Speaker
Description
Electrochemistry is far more than corrosion and batteries, it is embedded in entire life on Earth and in our environment.1 Breathing involves electrochemical oxygen reduction, while cellular energy production via Adenosine Triphosphate arises from electron-transfer reactions in the Mitochondrial Electron Transport Chain. While the Membrane Potential governs cellular communication, redox enzymes drive biochemical transformations, and ion transport sustains homeostasis. Drug action is also rooted in electrochemical interactions, highlighting electrochemistry as a universal language of charge transfer and energy conversion.

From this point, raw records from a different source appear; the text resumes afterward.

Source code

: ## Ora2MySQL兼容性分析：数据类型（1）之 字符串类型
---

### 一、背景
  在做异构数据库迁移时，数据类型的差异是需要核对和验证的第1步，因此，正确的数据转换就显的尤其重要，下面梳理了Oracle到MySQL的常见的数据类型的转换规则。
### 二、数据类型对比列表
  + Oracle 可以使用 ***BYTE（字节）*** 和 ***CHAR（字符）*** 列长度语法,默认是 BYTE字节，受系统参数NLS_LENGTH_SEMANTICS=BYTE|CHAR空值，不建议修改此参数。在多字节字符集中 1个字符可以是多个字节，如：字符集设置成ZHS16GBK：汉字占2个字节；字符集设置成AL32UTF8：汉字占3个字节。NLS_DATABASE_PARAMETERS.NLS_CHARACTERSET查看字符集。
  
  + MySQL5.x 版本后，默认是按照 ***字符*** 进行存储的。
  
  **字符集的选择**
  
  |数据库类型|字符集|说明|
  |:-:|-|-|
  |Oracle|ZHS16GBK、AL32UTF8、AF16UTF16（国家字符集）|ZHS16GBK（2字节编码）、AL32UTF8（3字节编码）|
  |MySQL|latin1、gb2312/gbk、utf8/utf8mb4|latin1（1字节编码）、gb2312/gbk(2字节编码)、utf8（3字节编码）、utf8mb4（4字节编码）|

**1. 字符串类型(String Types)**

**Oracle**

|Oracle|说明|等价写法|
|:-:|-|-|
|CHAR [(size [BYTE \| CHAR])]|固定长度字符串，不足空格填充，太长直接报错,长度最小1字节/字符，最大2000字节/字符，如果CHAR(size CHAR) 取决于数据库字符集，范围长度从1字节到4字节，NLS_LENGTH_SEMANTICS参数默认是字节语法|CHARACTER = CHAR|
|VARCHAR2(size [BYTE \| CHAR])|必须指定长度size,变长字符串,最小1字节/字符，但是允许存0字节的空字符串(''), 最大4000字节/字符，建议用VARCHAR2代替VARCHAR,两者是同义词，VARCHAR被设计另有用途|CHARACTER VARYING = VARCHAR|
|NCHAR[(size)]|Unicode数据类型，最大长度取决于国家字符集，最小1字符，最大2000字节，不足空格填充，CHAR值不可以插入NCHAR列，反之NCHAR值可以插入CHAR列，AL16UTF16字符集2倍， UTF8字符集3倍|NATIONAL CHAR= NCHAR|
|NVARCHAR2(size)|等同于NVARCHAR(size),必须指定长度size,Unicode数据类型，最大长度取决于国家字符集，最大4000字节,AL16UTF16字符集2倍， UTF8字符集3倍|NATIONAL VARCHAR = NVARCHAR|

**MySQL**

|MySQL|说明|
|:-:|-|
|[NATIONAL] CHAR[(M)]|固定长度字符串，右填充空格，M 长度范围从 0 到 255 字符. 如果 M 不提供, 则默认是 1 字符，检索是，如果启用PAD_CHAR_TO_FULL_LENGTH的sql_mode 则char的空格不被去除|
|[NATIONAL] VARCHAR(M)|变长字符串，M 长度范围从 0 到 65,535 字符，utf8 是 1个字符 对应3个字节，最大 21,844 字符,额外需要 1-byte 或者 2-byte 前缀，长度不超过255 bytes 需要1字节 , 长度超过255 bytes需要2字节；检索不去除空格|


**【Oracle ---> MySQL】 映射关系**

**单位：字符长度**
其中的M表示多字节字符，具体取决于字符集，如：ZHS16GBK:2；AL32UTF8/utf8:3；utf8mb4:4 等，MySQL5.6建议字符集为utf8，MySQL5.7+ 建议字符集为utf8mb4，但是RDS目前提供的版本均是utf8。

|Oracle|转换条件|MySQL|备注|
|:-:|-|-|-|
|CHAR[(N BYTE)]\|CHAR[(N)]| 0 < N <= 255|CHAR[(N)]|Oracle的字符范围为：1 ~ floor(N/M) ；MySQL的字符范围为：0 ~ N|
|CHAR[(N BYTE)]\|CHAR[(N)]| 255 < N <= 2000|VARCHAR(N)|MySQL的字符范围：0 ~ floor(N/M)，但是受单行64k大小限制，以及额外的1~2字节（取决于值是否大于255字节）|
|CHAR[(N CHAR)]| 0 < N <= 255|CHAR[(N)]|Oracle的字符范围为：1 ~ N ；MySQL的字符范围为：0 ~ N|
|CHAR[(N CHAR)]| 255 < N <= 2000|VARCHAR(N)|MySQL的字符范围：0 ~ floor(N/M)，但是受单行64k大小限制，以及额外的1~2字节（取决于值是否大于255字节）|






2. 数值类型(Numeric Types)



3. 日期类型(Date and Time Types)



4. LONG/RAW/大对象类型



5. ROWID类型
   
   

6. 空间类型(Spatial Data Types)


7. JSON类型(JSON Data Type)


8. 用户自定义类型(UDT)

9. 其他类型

Voltammetry is recognized as the most prominent electrochemical technique and it is often seen as indispensable tool in modern laboratories, enabling direct probing of electron-transfer processes through current–potential measurements.2 It has provided fundamental mechanistic insights into various chemical and biochemical systems, allowing kinetic, thermodynamic, and quantitative analysis, with its importance reflected in several Nobel Prize in Chemistry recognitions.
Since the charge transfer is involved in vast majority of chemical and biological processes,3 voltammetry serves as a unifying platform across chemistry, pharmacy, biomedicine, physics, and environmental sciences. While voltammetry is easily achievable experimental technique, interpretation of voltammetric results often requires rigorous theoretical models.
This talk presents voltammetry as a unified framework addressing phenomena related to charge and mass transfer, and many other aspects such as adsorption, coupled chemical reactions, drug–drug interactions, nano-electrochemistry, and energy systems such as biofuel cells. By integrating experiments with theory, voltammetry emerges as one of the most versatile techniques, offering a unique perspective on electrochemical phenomena.